- [Задание] Перепечатайте без изменений строки записей, начиная со строки с «collectors: P. M. Peterson» и заканчивая строкой с «island: Margarita», включая обе. Ничего, кроме этих строк, не приводите.

══ Материал для задания ══

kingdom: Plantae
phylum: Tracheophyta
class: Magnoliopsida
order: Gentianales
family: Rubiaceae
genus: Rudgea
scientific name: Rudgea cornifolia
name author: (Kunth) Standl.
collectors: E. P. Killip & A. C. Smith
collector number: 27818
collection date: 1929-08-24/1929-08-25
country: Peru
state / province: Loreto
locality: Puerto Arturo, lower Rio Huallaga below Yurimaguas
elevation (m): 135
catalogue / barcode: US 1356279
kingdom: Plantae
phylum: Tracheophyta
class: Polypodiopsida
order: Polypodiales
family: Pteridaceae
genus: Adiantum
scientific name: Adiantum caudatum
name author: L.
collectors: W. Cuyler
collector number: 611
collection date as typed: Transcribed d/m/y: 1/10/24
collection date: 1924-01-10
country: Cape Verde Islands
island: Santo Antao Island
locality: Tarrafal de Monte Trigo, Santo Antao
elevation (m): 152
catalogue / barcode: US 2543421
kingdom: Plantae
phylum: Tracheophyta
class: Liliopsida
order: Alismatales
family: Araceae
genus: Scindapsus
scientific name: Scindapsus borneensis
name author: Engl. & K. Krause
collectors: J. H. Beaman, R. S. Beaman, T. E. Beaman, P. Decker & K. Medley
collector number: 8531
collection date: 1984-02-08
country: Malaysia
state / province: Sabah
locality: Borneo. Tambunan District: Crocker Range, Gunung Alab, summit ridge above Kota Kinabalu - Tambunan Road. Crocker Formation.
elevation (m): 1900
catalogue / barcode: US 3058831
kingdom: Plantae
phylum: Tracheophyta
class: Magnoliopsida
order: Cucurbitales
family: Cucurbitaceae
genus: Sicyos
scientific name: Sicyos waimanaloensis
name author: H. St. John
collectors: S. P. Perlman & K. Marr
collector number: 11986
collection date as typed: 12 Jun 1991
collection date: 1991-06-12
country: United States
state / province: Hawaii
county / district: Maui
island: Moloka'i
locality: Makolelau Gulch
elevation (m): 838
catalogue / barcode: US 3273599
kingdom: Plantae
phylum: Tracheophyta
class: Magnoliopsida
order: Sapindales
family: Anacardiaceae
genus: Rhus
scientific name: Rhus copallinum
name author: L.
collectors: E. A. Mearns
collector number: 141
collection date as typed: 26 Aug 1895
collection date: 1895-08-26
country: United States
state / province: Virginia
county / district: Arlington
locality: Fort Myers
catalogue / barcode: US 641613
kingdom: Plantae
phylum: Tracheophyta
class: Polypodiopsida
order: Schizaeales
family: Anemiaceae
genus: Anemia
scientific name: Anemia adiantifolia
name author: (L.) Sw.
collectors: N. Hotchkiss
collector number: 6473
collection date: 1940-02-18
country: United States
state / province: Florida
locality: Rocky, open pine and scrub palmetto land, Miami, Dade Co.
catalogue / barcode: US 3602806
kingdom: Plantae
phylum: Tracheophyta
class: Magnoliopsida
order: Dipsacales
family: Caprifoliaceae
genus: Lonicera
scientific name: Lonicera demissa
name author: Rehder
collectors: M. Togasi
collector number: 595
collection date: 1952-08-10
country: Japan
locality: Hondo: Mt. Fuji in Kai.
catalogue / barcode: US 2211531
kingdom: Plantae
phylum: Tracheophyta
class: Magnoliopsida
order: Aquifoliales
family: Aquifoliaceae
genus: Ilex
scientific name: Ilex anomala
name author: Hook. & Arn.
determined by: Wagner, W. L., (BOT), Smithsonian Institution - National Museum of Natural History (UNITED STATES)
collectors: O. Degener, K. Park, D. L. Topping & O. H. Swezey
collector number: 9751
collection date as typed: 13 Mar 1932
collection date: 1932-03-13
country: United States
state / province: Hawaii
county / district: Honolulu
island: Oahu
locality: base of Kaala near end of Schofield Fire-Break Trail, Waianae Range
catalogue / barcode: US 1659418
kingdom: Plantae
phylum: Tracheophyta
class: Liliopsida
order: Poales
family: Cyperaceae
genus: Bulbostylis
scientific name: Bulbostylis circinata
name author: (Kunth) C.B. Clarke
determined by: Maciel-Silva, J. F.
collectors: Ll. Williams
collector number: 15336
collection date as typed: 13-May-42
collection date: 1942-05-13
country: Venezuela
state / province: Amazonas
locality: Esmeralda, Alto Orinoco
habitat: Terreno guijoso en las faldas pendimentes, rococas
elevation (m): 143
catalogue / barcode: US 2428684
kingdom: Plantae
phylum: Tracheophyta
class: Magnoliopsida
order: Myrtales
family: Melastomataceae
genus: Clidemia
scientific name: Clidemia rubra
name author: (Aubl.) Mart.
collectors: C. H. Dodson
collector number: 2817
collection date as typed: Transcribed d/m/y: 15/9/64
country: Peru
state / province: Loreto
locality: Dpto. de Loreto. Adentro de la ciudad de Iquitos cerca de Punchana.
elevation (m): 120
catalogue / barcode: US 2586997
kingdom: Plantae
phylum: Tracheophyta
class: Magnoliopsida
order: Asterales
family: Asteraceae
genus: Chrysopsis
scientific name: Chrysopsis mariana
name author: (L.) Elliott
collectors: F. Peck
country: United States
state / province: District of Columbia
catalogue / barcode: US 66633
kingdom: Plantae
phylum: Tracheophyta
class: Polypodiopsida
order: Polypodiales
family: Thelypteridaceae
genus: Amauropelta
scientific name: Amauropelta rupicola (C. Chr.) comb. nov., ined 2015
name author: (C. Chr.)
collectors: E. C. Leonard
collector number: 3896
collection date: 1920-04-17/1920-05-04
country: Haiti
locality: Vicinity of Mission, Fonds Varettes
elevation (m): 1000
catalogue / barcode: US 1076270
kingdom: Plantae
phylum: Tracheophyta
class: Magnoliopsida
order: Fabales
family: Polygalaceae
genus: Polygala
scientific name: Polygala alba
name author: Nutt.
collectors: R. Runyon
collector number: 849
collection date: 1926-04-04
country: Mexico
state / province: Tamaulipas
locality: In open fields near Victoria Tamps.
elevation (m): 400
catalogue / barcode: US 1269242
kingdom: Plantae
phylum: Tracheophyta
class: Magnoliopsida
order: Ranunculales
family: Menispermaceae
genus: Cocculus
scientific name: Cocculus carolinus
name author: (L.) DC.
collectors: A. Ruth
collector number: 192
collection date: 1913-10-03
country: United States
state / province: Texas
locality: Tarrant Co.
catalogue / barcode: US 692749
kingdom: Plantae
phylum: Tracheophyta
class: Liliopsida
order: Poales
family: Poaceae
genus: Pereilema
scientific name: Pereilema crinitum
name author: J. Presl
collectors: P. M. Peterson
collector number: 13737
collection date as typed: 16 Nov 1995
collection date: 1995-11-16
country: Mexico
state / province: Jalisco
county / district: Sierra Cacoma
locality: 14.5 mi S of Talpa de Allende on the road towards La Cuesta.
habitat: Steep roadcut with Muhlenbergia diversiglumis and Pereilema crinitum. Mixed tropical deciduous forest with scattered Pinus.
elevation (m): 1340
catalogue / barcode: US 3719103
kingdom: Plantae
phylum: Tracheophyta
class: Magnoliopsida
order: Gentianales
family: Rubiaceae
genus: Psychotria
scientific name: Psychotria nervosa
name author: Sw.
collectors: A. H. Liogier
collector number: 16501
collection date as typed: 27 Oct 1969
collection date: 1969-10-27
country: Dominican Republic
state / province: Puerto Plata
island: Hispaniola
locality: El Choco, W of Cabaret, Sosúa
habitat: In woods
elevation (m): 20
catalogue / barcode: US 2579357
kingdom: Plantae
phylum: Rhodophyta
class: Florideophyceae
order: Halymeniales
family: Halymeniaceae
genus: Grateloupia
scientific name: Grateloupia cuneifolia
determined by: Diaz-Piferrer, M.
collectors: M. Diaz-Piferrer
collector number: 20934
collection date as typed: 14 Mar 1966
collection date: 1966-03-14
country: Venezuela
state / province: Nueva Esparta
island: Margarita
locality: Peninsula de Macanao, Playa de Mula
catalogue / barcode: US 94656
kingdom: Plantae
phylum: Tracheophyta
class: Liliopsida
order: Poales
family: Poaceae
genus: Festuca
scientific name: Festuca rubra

═══

- [Полный ответ]
collectors: P. M. Peterson
collector number: 13737
collection date as typed: 16 Nov 1995
collection date: 1995-11-16
country: Mexico
state / province: Jalisco
county / district: Sierra Cacoma
locality: 14.5 mi S of Talpa de Allende on the road towards La Cuesta.
habitat: Steep roadcut with Muhlenbergia diversiglumis and Pereilema crinitum. Mixed tropical deciduous forest with scattered Pinus.
elevation (m): 1340
catalogue / barcode: US 3719103
kingdom: Plantae
phylum: Tracheophyta
class: Magnoliopsida
order: Gentianales
family: Rubiaceae
genus: Psychotria
scientific name: Psychotria nervosa
name author: Sw.
collectors: A. H. Liogier
collector number: 16501
collection date as typed: 27 Oct 1969
collection date: 1969-10-27
country: Dominican Republic
state / province: Puerto Plata
island: Hispaniola
locality: El Choco, W of Cabaret, Sosúa
habitat: In woods
elevation (m): 20
catalogue / barcode: US 2579357
kingdom: Plantae
phylum: Rhodophyta
class: Florideophyceae
order: Halymeniales
family: Halymeniaceae
genus: Grateloupia
scientific name: Grateloupia cuneifolia
determined by: Diaz-Piferrer, M.
collectors: M. Diaz-Piferrer
collector number: 20934
collection date as typed: 14 Mar 1966
collection date: 1966-03-14
country: Venezuela
state / province: Nueva Esparta
island: Margarita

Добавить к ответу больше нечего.